*文本片段*:
秦川雁塔 2017-05-11

“计划外”的惊喜

第四次到波兰,我们事前就向波兰朋友提出要到西里西亚去看看。我们指的是那个世界闻名的西里西亚煤矿冶金工业区。这里是东欧最大的“夕阳产业”带,也是经济转型难度最大的地区。1990年代就听说那里的情况很糟,我也到那里的格利维采等地去看过。

后来看到一本美国学者的书,《团结工会的失败:后共产主义欧洲的愤怒与政治》,就是作者当时考察西里西亚的成果。他的看法是那里的转型很失败,当地煤矿冶金工人原来是团结工会最坚强的堡垒,现在却对自由派当局很失望,结果使得当地团结工会变成了既反共也反自由派的极右翼力量。

直到2010年左右,波兰入欧以后那里才有一些好消息传来。我自己和欧洲一般舆论一样,对波兰转轨的评价是很高的。但是作为研究者必须看到事情的两面,他山之石与前车之鉴,繁荣兴旺的明星城市和萧条衰败的“锈区”、转轨成功的经验与失败的教训,都应该认真看待。所以在考察计划中事先就列入了西里西亚。

到华沙后拿到每日行程,却发现波兰记者协会给我们安排的西里西亚之行是访问弗罗茨瓦夫。原来人们谈到西里西亚时首先想到的东西很不一样。关心经济社会转轨的我们首先想到的是西里西亚的矿山和钢铁厂,而注重人文交流的记协朋友想到的是西里西亚的文化名城和著名大学。弗罗茨瓦夫历史上是整个西里西亚的首府,现在也是西里西亚最大的城市,过去历经沧桑,富于传奇色彩,文化底蕴厚重,现在也是新波兰经济最繁荣的地区之一,完全不是什么“锈区”。

*工作数据*:
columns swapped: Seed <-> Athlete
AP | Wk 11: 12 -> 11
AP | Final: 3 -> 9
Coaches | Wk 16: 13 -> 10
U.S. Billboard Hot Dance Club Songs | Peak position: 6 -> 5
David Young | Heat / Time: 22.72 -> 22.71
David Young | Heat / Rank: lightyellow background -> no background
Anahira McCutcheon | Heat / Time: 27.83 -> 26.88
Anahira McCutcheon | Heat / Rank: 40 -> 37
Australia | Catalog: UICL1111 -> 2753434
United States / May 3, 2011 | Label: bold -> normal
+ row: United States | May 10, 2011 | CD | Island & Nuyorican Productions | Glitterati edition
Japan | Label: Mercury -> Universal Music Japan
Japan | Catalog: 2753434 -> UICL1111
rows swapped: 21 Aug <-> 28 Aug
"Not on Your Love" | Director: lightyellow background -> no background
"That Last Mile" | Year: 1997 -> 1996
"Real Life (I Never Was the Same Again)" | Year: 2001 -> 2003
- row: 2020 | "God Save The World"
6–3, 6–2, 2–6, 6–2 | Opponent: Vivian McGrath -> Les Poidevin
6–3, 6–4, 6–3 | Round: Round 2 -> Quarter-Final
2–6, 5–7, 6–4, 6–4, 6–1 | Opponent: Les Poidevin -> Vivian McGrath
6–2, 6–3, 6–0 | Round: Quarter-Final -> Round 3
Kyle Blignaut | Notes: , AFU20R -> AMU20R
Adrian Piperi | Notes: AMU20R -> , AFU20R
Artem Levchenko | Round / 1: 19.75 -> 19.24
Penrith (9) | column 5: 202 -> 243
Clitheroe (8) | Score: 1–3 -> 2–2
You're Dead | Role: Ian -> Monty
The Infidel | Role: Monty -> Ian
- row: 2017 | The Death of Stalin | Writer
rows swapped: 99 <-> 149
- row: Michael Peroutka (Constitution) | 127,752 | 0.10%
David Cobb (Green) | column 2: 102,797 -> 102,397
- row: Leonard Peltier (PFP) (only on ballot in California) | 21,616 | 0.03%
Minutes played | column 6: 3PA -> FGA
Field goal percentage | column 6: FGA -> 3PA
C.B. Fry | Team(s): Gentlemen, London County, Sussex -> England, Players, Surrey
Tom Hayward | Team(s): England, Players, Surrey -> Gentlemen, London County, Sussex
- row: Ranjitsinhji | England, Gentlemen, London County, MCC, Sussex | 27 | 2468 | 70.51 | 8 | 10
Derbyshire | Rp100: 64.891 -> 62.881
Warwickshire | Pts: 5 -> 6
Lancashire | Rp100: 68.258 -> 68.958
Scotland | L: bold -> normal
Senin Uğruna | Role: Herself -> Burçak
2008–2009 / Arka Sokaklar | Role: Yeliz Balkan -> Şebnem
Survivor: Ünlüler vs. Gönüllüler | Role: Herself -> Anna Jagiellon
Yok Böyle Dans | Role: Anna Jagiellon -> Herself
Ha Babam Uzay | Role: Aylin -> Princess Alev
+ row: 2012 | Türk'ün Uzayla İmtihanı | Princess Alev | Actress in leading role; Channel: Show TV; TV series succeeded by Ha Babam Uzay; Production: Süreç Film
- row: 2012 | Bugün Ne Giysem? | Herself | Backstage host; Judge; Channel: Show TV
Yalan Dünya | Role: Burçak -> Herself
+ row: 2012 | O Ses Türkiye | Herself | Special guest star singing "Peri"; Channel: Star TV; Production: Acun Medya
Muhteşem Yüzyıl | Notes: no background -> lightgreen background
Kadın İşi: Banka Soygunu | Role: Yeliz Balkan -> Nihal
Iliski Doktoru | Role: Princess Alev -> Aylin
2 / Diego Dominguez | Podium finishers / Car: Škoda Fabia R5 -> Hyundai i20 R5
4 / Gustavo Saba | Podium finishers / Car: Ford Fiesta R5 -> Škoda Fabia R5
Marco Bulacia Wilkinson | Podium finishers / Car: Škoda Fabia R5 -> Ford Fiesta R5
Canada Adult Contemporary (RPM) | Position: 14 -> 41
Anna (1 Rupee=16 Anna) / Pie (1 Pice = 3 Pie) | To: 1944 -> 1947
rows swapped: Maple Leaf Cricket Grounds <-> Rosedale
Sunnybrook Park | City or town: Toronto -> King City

*待完成任务*:
1. 根据文本片段，波兰记者协会为作者一行安排的西里西亚之行是去访问哪座城市？
2. 请照原样抄写“列出变更的条目”中的行，从第一行开始，到包含“Productions | Glitterati edition”的那一行结束，首尾两行都要抄写。

*已完成练习*:
1. 弗罗茨瓦夫。

2.
columns swapped: Seed <-> Athlete
AP | Wk 11: 12 -> 11
AP | Final: 3 -> 9
Coaches | Wk 16: 13 -> 10
U.S. Billboard Hot Dance Club Songs | Peak position: 6 -> 5
David Young | Heat / Time: 22.72 -> 22.71
David Young | Heat / Rank: lightyellow background -> no background
Anahira McCutcheon | Heat / Time: 27.83 -> 26.88
Anahira McCutcheon | Heat / Rank: 40 -> 37
Australia | Catalog: UICL1111 -> 2753434
United States / May 3, 2011 | Label: bold -> normal
+ row: United States | May 10, 2011 | CD | Island & Nuyorican Productions | Glitterati edition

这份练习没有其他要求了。